CFDs are traded on margin, starting from 5% for Australian share CFDs. This is a more efficient use of your capital because you only have to allocate a small proportion of the total value of your position to secure a trade, while maintaining full exposure to the market. This enables you to magnify the returns* on your investment.

Benefit from rising and falling markets

Establishing a short position is far easier using a CFD than using physical shares. This is largely due to the exchange rules present in the physical market which do not apply in the CFD market. These rules restrict the ways in which a physical share transaction can be executed. In particular, the "down-tick" rule prohibits an investor from short-selling a physical share into a falling market. With a CFD provider you have the ability to execute a short trade on any published price.

Going short in the physical market may also require a higher margin on the value of the position. CFD providers do not usually distinguish between a long and a short position in this regard.

Therefore, on this basis alone, a CFD is a more effective means for a trader to benefit from falling markets (and short term intraday movements) and can also be used more easily to hedge long positions in the physical market. 

Margins, Liquidations & Leverage

Margin and leverage are terms that are sometimes used interchangeably, but it is important to distinguish between them.

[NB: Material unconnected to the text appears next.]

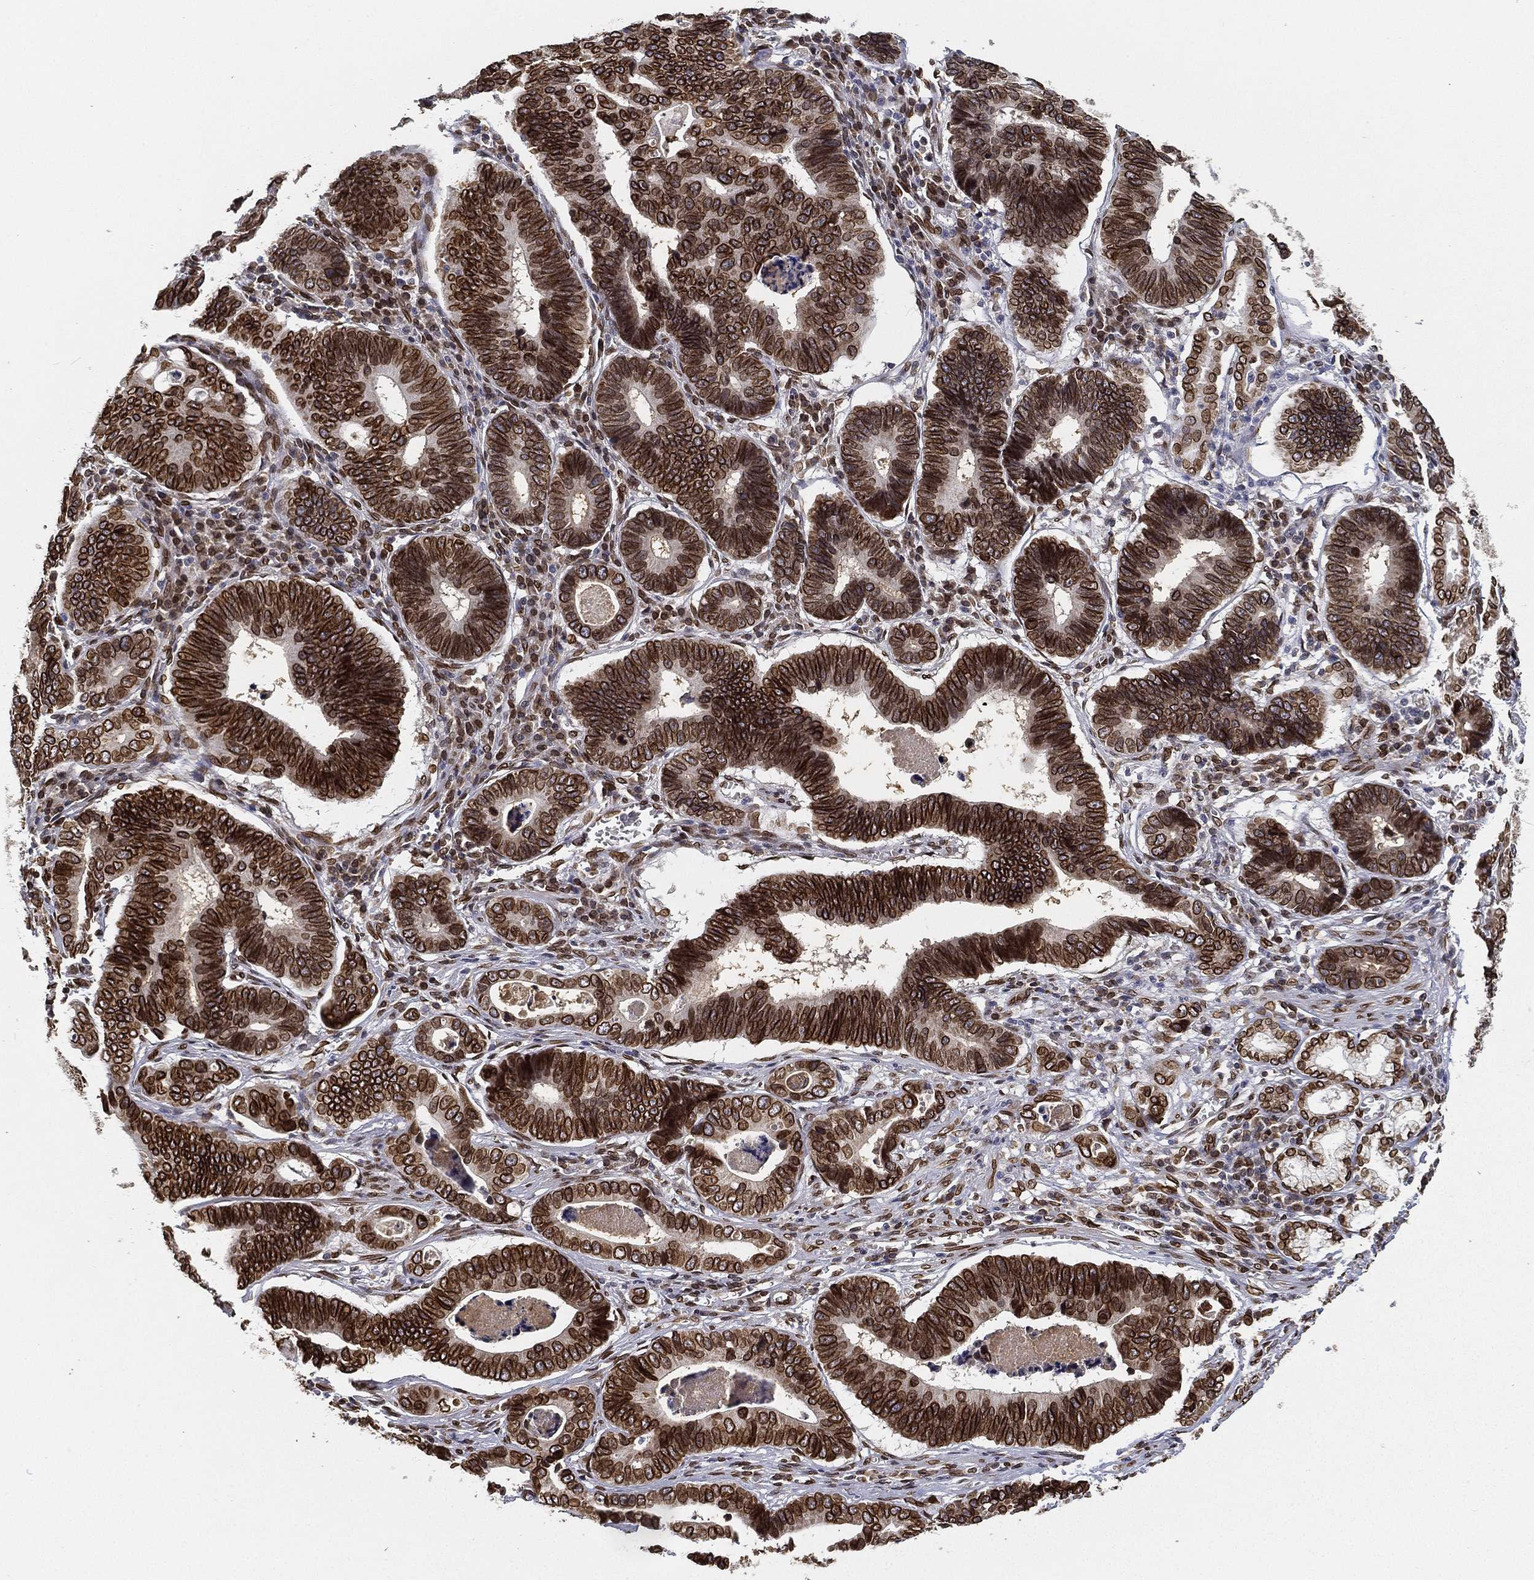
{"staining": {"intensity": "strong", "quantity": ">75%", "location": "cytoplasmic/membranous,nuclear"}, "tissue": "stomach cancer", "cell_type": "Tumor cells", "image_type": "cancer", "snomed": [{"axis": "morphology", "description": "Adenocarcinoma, NOS"}, {"axis": "topography", "description": "Stomach"}], "caption": "The histopathology image shows immunohistochemical staining of adenocarcinoma (stomach). There is strong cytoplasmic/membranous and nuclear staining is appreciated in approximately >75% of tumor cells. The protein is shown in brown color, while the nuclei are stained blue.", "gene": "PALB2", "patient": {"sex": "male", "age": 84}}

Margin is the amount of deposit required to secure a position starting from 5% for CFDs over Australian shares. The margin is calculated as a percentage of the notional value of the position and is charged to cover the traders' account in the event that the position moves against them.

The Share CFD Margin requirement set by a CFD provider is determined by a range of factors including the liquidity of the underlying security and its capitalisation.

Leverage, also known as gearing, is the ability to take a position with notional value greater than the cash outlay required. For instance traditional share trading has leverage of 1:1. That is, for every $1 of investment the trader is required to pay $1 in cash. A Share CFD position with a 5% margin requirement has leverage of 20:1. That means for every $1 of cash invested the profit or loss will be multiplied by factor of 20. Leverage means returns are magnified and this applies equally to gains and losses.

*Investing in derivatives carries a high level of risk to capital, and due to the potential volatility and fluctuations in value, investors may not get back the amount of their original investment. In certain circumstances an investor may be liable to pay a far greater sum, with losses being higher than an initial deposit.